Is Substack exaggerating its network effects?
The data tells the story writers want to hear... but is it true?
If you are a user of the internet (you are), then you probably know that there is a vast invisible apparatus keeping tabs on your movements online. Web trackers exist to answer specific questions (or potential future questions) that business owners or content producers might have about their users.
The data point commonly known as the “referral source” contains the answer to one of the most basic questions: how did this person find me?
If you’re a writer on Substack, then the platform offers some basic information out of the box about where your readers come from. By default, Substack emails you every single time someone new subscribes to your publication, and includes in that email an estimated source: whether it’s Twitter, Google, someone’s personal blog, or Substack itself.
I had always assumed that when Substack lists itself (more specifically, “Substack Network,” “Substack App,” or “substack.com”), rather than a specific Substack publication, it means that Substack’s own algorithms — its suggested publications, or newsfeed — are delivering me readers.
But my newsletter has a small enough audience that I often get clear external signals of where my new subscribers are coming from. For example, I may notice an immediate bump in readers after a piece that I wrote gains traction on Twitter. And the strange thing is, the external indicators don’t always line up with what Substack is telling me. This is especially true when Substack attributes the referral source to itself.
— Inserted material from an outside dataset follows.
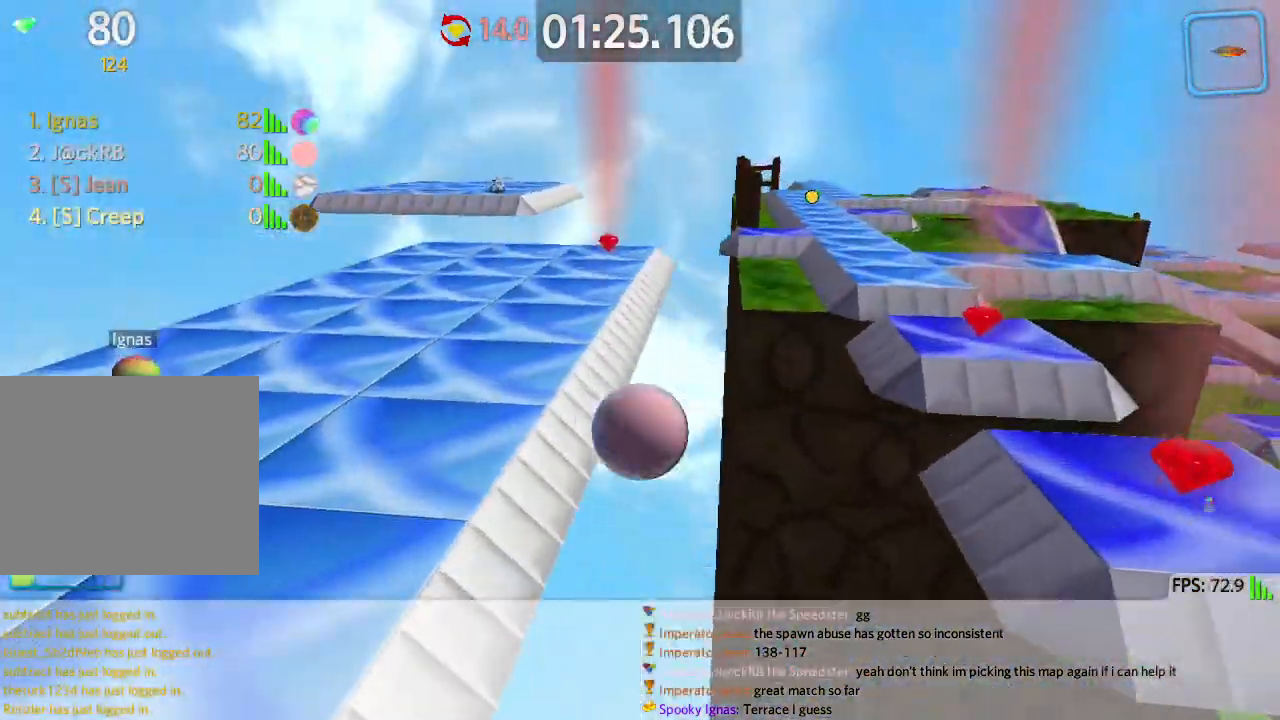
{"keys": ["a", "space"], "events": [[117, "w", "down"], [150, "a", "up"], [350, "a", "down"], [417, "space", "down"], [500, "w", "up"]]}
Until recently, it’s only been a hunch. But this week, I emailed some of the few hundred people who subscribed to my newsletter in the last 30 days, asking them to describe their path to subscribing in their own words. I then cross referenced those responses with Substack’s own reporting. Of the 32 respondents whose estimated source was listed by Substack as itself (about half), the results were decidedly incongruent. Only 5 credited the platform with helping them find me. 84% of respondents attributed their subscription to something or someone other than Substack.1
Some examples: many readers read a piece of mine that was published in One Thing, and subscribed after clicking through the link in my bio.
of the excellent Links I Would Gchat You If We Were Friends wrote about Escape the Algorithm in her list of favorite newsletters (it isn’t bragging if it’s for journalism!), and separately shared one of my pieces in a weekly link roundup. Another reader found me because they read Anil Dash’s piece in the Rolling Stone that cited me as an example of the human, personal, creative internet (also journalism!) and then searched for my name and signed up.Many (but not all) of these are Substack publications. Is it technically a lie that someone who subscribes on the written recommendation of another newsletter writer came from the Substack Network? No. But is it meaningfully true?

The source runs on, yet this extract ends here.